--- WHAT TO WORK ON ---
With pictures omitted, restate the data word for word.

--- DATA EXCERPT ---
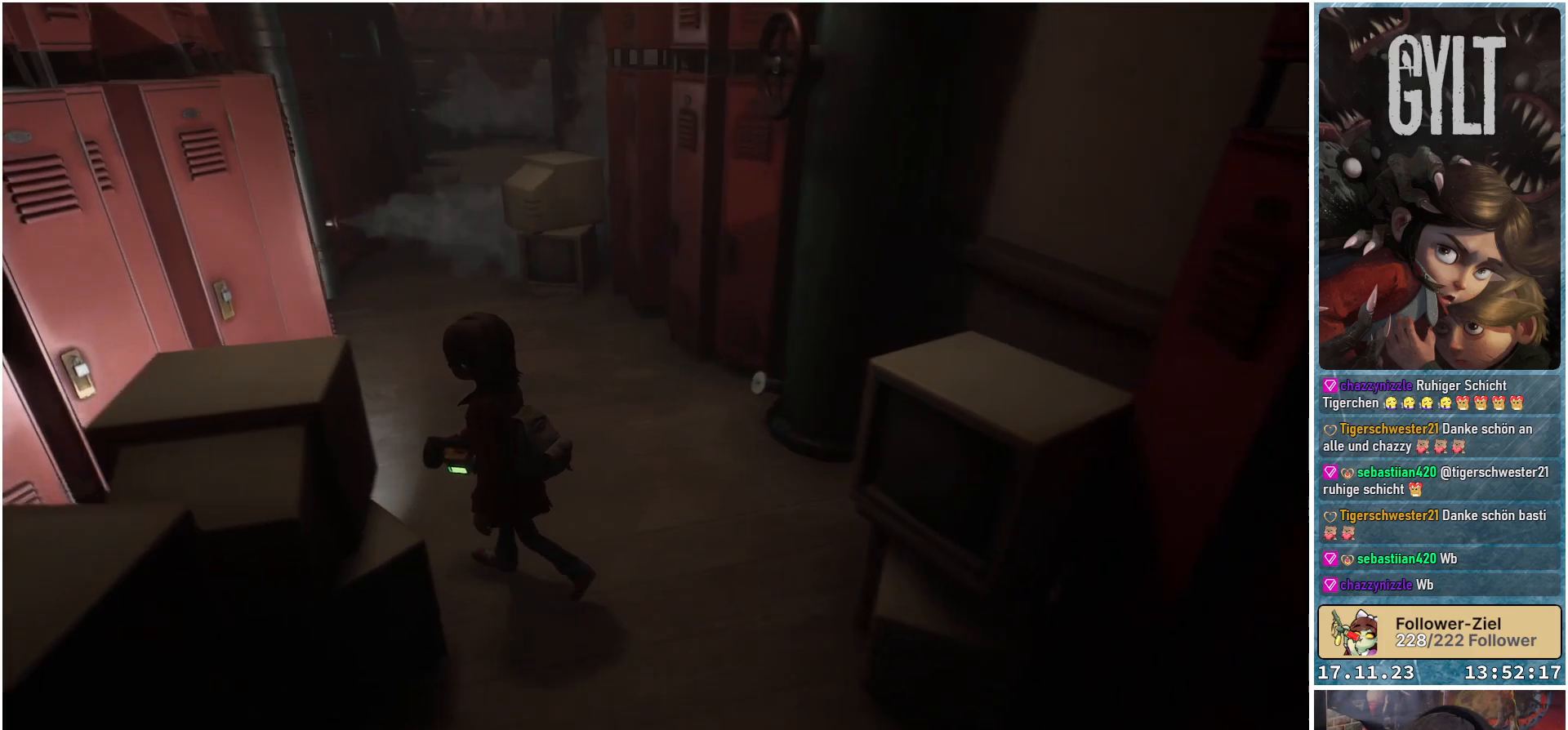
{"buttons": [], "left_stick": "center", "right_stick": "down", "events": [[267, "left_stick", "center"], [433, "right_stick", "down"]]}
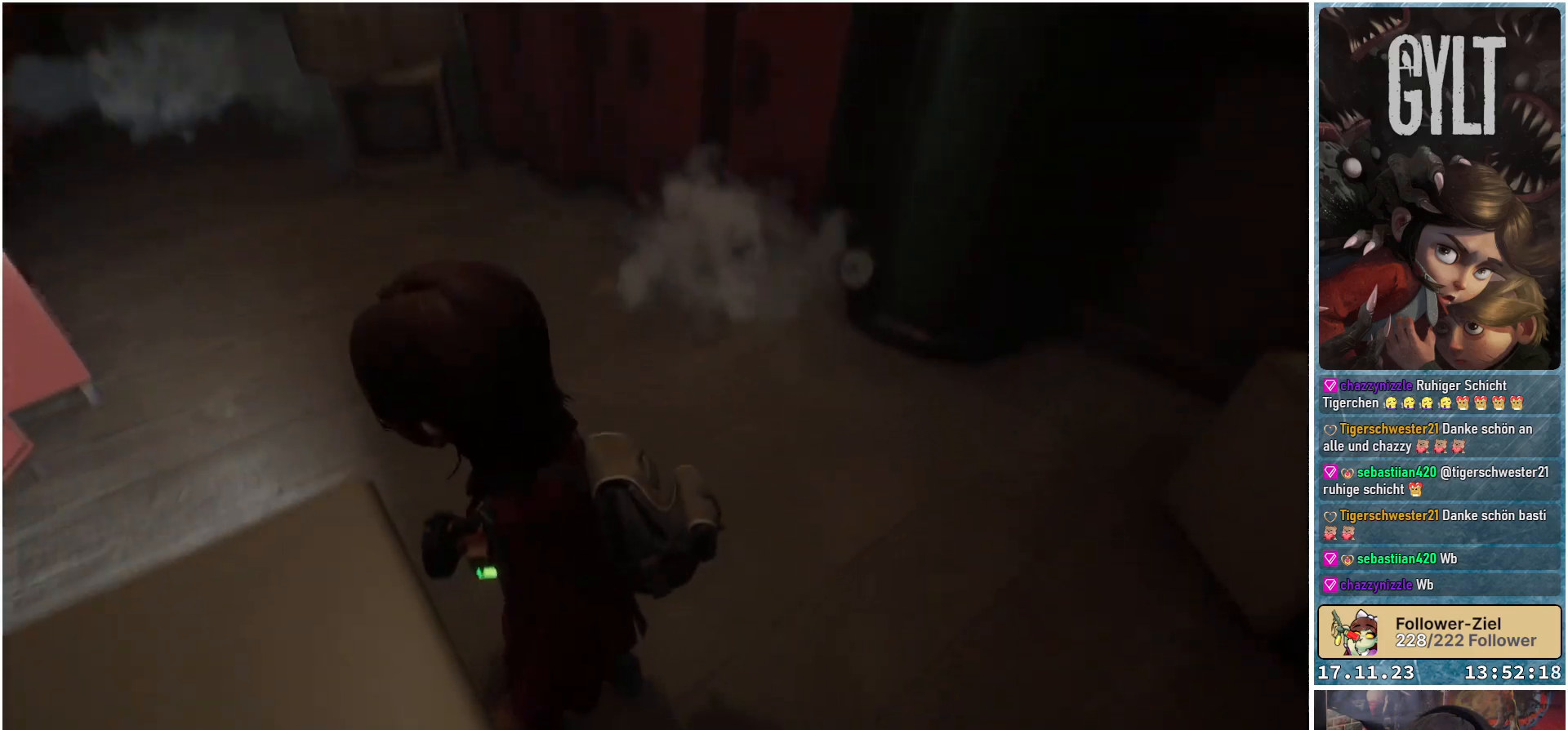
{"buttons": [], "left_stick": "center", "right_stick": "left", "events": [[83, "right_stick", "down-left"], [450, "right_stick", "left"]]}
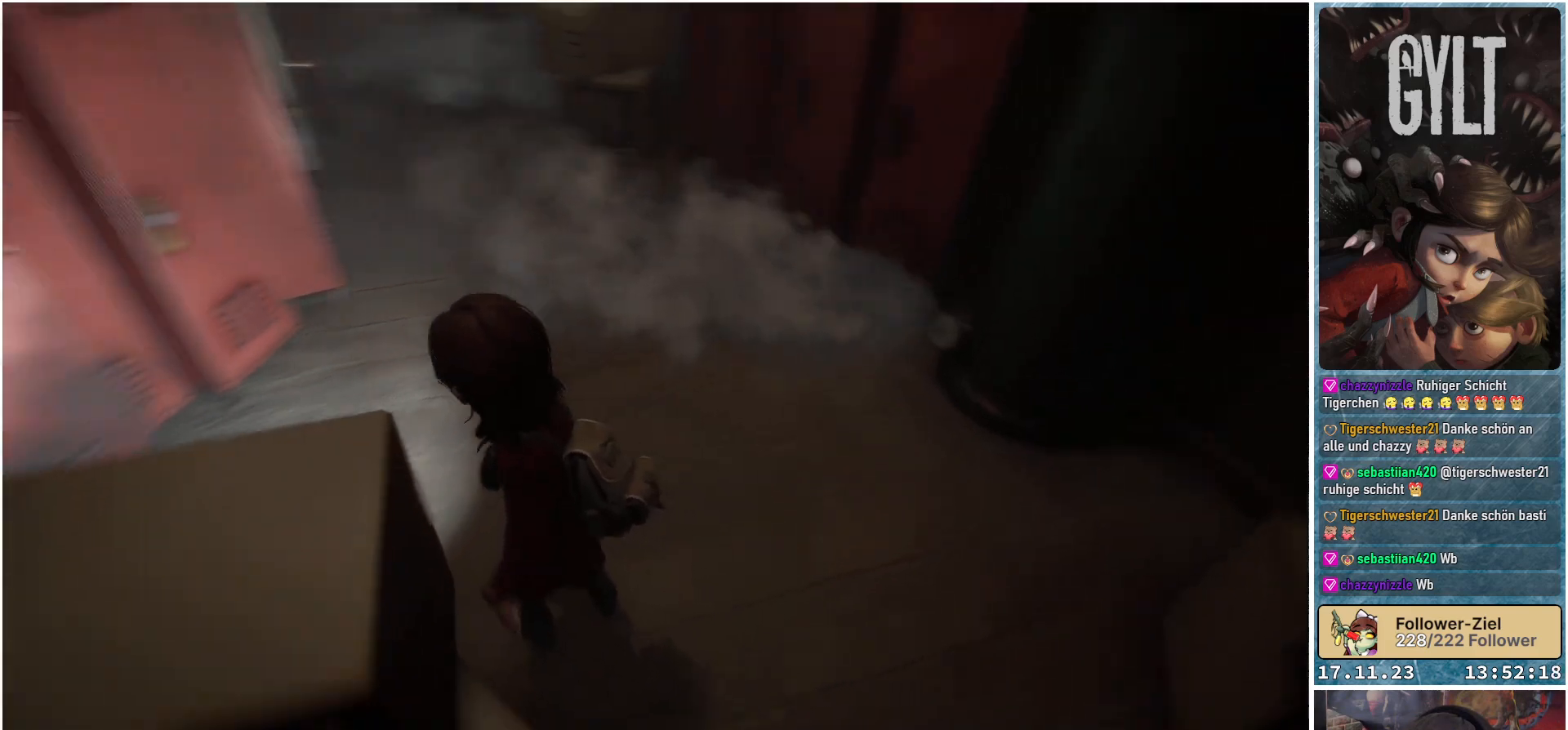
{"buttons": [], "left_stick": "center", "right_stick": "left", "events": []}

--- SOLVED PROBLEM ---
{"buttons": [], "left_stick": "center", "right_stick": "down", "events": [[267, "left_stick", "center"], [433, "right_stick", "down"]]}
{"buttons": [], "left_stick": "center", "right_stick": "left", "events": [[83, "right_stick", "down-left"], [450, "right_stick", "left"]]}
{"buttons": [], "left_stick": "center", "right_stick": "left", "events": []}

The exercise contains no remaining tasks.